Lokalsport Südhessen

Motorsport Starker Start für Bastian in der Blancpain-Serie / Klingmann und Dienst sind bereit

„Der Grundstein ist gelegt“

Archivartikel

Bergstraße.Der Saisonauftakt ist Nico Bastian geglückt. Der Motorsportler aus Hemsbach gewann mit seinen Teamkollegen Timur Boguslavskiy aus Russland und dem Brasilianer Felipe Fraga den ersten Lauf der Blancpain GT Series in ihrer Klasse, dem Silver Cup, und wurden auf dem Kurs im italienischen Monza trotz starker Konkurrenz Gesamtvierte. „Aufgrund der schwierigen Verhältnisse können wir mit Platz vier im Gesamtklassement und dem Sieg im Silver Cup sehr zufrieden und stolz sein“ erklärte der 28-jährige Bastian.

Den Grundstein legte das Trio des französischen Akka-Rennstalls bereits im Qualifying. Trotz schwieriger Bedingungen mit tiefen Temperaturen und vereinzelten Niederschlägen belegten die Drei den zweiten Startplatz. Aufgrund seiner Erfahrung als Titelverteidiger der Silver-Cup-Wertung übernahm zunächst Bastian das Steuer des Mercedes-AMG GT3 und setzte sich bereits nach wenigen Runden an die Spitze des mit 46 Boliden stark besetzten Feldes.

Fehler bei der Reifenwahl

Angesichts schwieriger Witterungsbedingungen vergriffen sich die Team-Verantwortlichen bei der Reifenwahl, so dass Boguslavskiy einige Positionen einbüßte, doch Fraga nutzte seine Erfahrung und rollte mit den schnellsten Rundenzeiten das Feld von hinten auf. Zum Ende des Rennens setzte der Brasilianer sogar zum Angriff auf das Gesamtpodium an, riskierte aber nicht alles, um den Sieg im Silver Cup nicht zu gefährden.

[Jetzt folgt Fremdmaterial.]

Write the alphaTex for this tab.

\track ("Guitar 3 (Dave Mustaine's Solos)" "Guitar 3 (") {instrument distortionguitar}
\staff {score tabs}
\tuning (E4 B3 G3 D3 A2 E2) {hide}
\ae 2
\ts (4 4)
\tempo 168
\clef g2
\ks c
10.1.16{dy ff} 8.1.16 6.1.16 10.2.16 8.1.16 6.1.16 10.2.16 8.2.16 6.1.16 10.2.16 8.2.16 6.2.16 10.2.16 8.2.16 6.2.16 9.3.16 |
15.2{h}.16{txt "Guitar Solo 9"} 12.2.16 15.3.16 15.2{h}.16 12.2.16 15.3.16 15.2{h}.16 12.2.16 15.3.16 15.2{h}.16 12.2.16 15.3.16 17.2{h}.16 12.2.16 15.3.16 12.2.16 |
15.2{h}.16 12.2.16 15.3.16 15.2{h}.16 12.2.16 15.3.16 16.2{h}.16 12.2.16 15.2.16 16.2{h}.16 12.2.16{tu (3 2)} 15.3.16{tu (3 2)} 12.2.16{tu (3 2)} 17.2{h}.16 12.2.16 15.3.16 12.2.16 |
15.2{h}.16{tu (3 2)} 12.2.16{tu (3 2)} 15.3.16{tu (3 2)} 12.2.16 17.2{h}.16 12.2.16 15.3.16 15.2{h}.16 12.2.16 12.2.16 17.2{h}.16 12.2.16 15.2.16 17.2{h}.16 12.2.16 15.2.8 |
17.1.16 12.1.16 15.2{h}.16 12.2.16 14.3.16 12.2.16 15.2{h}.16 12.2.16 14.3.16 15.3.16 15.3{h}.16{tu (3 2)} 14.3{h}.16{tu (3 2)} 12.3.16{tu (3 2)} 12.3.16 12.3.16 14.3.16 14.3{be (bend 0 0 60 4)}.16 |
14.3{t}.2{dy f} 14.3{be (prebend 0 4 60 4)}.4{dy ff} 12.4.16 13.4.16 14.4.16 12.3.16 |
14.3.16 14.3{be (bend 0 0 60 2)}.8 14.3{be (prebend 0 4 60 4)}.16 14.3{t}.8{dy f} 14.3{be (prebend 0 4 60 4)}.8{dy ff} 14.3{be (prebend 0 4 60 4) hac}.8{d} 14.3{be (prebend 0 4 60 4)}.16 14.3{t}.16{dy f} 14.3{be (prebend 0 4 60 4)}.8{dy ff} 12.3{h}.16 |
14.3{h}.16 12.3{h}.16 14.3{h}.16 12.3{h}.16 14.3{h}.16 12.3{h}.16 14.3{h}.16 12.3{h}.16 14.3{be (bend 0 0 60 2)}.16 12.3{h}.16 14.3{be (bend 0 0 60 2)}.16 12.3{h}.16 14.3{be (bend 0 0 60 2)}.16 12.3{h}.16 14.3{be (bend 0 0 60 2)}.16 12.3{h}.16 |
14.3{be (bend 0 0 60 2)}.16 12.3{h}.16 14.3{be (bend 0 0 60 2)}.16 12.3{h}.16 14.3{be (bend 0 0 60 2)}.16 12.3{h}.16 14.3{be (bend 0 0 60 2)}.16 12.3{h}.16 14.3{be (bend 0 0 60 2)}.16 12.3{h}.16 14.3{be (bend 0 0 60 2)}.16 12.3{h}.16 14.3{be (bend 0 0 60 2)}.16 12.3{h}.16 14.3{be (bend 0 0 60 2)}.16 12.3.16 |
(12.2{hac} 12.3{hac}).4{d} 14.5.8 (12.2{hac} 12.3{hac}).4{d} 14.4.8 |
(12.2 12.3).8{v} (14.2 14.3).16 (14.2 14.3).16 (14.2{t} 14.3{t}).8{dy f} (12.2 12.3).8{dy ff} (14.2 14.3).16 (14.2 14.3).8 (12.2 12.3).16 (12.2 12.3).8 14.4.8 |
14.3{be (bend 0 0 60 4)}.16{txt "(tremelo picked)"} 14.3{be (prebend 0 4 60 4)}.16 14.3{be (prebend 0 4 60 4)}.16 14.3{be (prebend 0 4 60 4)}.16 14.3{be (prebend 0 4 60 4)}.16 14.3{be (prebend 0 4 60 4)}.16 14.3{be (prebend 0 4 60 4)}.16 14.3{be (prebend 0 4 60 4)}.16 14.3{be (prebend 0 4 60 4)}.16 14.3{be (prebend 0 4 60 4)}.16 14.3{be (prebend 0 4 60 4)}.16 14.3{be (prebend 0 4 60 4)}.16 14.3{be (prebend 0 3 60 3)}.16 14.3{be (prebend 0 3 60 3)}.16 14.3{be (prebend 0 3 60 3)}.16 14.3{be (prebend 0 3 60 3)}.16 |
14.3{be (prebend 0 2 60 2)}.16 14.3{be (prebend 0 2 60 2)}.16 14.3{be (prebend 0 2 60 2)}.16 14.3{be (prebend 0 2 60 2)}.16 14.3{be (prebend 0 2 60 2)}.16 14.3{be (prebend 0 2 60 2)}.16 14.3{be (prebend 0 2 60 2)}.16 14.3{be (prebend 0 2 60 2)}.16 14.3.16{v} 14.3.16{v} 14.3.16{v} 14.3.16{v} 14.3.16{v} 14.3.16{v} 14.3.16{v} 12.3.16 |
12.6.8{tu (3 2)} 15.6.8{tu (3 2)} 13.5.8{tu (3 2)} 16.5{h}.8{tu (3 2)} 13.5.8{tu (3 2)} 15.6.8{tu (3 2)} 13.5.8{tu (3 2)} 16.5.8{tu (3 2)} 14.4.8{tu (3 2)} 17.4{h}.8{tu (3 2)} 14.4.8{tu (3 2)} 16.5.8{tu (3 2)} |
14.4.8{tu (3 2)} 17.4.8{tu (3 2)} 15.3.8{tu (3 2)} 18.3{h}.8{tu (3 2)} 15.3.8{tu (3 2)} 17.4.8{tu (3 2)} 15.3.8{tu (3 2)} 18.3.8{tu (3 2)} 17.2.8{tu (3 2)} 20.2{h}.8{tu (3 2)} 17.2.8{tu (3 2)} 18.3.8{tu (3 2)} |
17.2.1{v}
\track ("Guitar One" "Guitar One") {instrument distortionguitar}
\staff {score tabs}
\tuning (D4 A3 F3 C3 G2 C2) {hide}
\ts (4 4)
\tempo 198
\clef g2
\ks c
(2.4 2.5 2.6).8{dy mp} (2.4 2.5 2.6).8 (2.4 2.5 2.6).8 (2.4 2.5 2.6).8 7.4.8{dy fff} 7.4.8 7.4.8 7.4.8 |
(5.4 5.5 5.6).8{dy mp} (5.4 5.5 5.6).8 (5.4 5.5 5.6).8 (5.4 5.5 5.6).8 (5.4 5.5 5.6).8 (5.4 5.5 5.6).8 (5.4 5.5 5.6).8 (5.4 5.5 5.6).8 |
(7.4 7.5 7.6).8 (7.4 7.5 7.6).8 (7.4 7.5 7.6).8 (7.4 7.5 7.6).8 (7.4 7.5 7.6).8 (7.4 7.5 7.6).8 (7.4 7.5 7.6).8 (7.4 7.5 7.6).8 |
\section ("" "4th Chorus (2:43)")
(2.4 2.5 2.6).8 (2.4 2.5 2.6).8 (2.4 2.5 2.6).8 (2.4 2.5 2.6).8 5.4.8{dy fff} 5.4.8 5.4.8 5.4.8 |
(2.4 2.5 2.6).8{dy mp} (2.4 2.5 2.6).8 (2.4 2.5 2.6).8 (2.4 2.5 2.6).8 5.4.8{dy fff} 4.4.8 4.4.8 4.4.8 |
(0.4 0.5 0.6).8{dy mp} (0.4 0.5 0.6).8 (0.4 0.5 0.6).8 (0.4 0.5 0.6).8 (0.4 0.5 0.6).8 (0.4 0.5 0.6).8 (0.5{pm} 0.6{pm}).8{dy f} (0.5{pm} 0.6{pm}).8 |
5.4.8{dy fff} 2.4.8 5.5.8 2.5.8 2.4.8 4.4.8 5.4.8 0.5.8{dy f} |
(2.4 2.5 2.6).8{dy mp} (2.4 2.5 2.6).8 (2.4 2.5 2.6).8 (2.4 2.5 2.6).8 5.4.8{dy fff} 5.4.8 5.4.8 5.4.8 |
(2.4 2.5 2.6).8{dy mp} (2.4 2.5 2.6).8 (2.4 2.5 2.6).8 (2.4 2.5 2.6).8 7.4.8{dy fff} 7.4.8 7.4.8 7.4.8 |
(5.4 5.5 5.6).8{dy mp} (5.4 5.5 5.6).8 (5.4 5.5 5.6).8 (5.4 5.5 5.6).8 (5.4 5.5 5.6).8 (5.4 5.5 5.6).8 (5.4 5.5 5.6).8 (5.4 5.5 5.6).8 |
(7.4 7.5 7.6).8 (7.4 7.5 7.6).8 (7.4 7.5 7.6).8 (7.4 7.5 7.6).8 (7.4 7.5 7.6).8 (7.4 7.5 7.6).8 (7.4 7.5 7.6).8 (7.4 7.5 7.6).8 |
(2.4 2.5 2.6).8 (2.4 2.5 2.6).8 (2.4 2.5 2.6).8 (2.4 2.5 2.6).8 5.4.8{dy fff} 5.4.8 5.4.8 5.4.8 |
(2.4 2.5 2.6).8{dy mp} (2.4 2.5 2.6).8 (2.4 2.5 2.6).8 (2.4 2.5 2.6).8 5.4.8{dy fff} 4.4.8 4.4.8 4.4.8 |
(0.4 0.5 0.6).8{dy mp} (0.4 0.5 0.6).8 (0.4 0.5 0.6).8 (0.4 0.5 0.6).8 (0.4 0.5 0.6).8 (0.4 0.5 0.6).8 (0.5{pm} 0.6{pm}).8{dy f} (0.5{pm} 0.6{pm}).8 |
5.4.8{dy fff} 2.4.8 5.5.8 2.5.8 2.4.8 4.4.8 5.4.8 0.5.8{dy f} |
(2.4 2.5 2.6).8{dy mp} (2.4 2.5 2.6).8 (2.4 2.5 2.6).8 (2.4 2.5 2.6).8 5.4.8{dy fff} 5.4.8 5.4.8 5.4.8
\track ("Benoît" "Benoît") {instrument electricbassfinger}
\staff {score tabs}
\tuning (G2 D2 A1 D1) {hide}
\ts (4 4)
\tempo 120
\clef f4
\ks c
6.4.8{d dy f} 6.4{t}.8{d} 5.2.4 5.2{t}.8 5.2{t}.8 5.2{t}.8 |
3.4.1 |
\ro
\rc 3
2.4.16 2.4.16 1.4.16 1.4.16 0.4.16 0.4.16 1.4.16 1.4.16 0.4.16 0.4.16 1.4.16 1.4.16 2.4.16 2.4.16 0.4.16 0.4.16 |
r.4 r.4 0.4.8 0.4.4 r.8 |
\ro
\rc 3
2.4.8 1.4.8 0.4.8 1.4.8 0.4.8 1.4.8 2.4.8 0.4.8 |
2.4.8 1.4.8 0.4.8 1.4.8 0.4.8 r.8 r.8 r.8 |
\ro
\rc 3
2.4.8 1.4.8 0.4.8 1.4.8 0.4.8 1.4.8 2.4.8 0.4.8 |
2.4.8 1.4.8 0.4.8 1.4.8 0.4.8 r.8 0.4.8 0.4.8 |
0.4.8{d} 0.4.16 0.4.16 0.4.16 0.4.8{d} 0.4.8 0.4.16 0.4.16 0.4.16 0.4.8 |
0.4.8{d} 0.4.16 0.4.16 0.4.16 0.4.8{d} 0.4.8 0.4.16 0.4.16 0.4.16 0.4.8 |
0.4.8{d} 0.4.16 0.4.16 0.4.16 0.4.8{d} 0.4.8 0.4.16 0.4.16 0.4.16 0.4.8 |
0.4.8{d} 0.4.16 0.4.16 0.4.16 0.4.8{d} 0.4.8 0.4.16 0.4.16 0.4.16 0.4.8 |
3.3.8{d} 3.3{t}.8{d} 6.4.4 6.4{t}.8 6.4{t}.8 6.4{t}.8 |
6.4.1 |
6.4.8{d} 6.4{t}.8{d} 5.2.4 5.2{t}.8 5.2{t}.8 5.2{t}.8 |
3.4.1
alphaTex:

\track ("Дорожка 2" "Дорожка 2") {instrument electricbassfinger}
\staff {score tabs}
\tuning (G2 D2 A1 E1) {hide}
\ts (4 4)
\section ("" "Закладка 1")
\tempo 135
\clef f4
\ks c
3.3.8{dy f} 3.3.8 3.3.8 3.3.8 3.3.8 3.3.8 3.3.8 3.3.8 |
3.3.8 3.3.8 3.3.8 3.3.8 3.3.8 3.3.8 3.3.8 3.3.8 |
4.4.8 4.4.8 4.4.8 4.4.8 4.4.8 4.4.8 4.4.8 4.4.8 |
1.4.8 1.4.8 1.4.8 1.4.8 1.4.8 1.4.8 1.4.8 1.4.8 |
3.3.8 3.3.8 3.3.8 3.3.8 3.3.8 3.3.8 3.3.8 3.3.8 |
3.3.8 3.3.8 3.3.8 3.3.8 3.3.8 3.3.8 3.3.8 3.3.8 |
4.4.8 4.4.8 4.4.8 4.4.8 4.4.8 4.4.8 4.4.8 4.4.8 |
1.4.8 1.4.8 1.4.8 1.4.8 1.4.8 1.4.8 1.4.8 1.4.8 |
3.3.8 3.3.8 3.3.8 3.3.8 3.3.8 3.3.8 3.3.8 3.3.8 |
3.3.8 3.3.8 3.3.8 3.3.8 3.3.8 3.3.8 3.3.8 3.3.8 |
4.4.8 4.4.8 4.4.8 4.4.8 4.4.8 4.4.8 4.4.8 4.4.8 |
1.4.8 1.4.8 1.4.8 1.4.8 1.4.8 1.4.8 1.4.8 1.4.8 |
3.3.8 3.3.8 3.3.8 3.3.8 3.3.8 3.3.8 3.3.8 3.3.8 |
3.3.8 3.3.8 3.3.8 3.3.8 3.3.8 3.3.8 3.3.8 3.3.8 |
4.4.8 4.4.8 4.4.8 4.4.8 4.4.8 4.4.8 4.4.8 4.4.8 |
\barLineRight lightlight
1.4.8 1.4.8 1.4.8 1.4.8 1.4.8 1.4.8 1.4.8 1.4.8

„Es war ein großer Vorteil, dass wir auf der zweiten Startposition standen. Die Sichtverhältnisse zu Rennbeginn waren wegen des aufgewirbelten Regens der Fahrzeuge miserabel. Je trockener es wurde, desto schneller wurde ich und habe zeitweise sogar die Führung übernommen“, blickte Bastian zufrieden auf die Startphase zurück. „Mit dem Sieg haben wir den Grundstein für die Titelverteidigung gelegt und wollen in zwei Wochen beim Sprintrennen in Brands Hatch daran anknüpfen“, blickte er voraus.

Bereits am Wochenende ist Bastian beim dritten Lauf der „VLN Langstreckenmeisterschaft Nürburgring“ mit dem Team Black Falcon am Start, um sich auf das 24-Stunden-Rennen in der Eifel vorzubereiten. Dort will dann auch Jens Klingmann wieder in der VLN fahren. Auf das dritte Rennen verzichtet der Leimener BMW-Werkspilot, da zeitgleich die Saison im ADAC GT Masters beginnt. In Oschersleben sitzt der 28-Jährige im BMW M6 GT3 von MRS GT-Racing. „Das ADAC GT Masters ist auch in diesem Jahr wieder unheimlich stark besetzt. Kleinigkeiten werden am Ende über die einzelnen Positionen entscheiden. Für den Saisonstart ist daher erst einmal das Ziel für uns in die Top-10 zu fahren und Punkte zu sammeln“, blickt Klingmann voraus.

Einer seiner Konkurrenten in Oschersleben wird Marvin Dienst sein. Der 22-jährige Lampertheimer sitzt im Mercedes des Schütz-Rennstalls aus Bobenheim/Roxheim. Nach zwei Jahren in anderen Rennserien kehrt Dienst in die ADAC GT Masters zurück. Der Vize-Weltmeister der World-Endurance-Serie 2017 teilt sich das Cockpit mit dem Australier Aidan Read.